1. Do what you said you would.
Granting sources consider the proposal/grant process a contract. They are
paying you to do what you proposed, so perform the task. There is no surer way
to keep the door open for future funding that doing superbly what you were
paid to do.
2. Know when to ask for changes.
The world does change, and sometimes you need to change the
"contract" you have with your grantor. If the scope or the direction
of your program must be significantly altered, ask for formal approval
beforehand. This is one of the few exceptions to the maxim "tis better to
ask forgiveness than permission". On the other hand, don't bother them
with non-material tweaks of your program plans.
3. Reward them.
Particularly for foundation or corporate grantors, you should always
include their sponsorship in public service announcements, celebrations,
brochures, and public affairs. Invite your key contact to grand openings, even
when you know they probably can't make it. It surprises some that even
government funding agencies want recognition and positive publicity. Any list
of sponsors had better include your government grantors if you have them. They
4. Seize opportunities.
Several times we have received full grant awards from more than one funder
for the same project. Tell them thanks, the project was funded, may we tell
you about Phase II? If you get partial funding, think of it as leverage or
challenge match for that larger funding agency. There is always more need than
funding, so keep your eyes open.
5. "One time only" funding isn't.
If you have done a good job of managing the grant, ask for another year.

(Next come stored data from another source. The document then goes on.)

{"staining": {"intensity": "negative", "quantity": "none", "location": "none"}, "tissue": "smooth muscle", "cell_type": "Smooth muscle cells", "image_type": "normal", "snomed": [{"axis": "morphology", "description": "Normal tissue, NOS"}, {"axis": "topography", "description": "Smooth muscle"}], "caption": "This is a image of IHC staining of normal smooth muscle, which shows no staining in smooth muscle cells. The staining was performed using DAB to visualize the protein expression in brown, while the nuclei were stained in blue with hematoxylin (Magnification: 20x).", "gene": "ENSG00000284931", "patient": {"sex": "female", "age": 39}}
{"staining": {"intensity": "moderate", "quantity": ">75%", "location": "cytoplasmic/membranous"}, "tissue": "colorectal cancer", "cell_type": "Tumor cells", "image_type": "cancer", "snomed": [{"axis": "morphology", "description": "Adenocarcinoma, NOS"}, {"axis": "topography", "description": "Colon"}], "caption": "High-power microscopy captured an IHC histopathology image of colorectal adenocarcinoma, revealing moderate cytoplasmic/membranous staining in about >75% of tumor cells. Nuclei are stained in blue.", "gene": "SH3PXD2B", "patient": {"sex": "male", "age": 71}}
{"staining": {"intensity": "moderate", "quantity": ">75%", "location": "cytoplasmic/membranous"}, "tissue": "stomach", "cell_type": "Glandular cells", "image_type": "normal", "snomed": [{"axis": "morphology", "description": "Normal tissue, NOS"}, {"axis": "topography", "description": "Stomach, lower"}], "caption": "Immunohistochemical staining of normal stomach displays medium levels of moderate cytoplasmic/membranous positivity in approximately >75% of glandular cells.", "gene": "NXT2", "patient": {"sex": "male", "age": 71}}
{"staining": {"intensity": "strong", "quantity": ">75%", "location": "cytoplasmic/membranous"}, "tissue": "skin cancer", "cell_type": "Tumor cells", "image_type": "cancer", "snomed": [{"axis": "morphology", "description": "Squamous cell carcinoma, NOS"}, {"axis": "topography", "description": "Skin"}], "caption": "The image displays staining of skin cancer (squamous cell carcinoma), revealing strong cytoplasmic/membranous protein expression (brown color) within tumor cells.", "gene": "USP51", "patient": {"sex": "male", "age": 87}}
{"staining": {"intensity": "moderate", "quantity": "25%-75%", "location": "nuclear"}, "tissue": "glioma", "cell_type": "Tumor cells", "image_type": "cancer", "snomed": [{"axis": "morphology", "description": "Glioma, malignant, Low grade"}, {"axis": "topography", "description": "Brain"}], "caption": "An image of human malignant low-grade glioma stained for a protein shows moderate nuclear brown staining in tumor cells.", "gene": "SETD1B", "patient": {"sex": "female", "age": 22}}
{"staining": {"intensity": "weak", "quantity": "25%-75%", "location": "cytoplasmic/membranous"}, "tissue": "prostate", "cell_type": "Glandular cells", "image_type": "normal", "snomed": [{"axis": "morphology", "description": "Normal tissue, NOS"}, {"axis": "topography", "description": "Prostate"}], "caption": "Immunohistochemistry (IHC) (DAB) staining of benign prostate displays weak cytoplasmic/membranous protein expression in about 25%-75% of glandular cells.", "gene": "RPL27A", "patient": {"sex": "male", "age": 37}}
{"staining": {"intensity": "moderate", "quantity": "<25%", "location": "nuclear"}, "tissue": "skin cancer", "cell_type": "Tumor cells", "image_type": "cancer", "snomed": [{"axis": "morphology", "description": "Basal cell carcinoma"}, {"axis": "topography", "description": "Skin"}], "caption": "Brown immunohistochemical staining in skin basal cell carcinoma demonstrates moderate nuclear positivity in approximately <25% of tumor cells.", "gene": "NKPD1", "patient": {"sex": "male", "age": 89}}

Examine their funding history and you will find repeat funding to some
agencies. You may have to modify your program slightly, try a new approach,
develop a sister program, but it is usually a mistake not to ask.
6. Management is key.
Non-profit organizations are just like for-profit businesses in that some
are lazy and ineffectual while others are high achievers and quality-minded.
The difference is usually in the management, so attend to business even if you
are not a business. Follow sound management principles and grants will flow.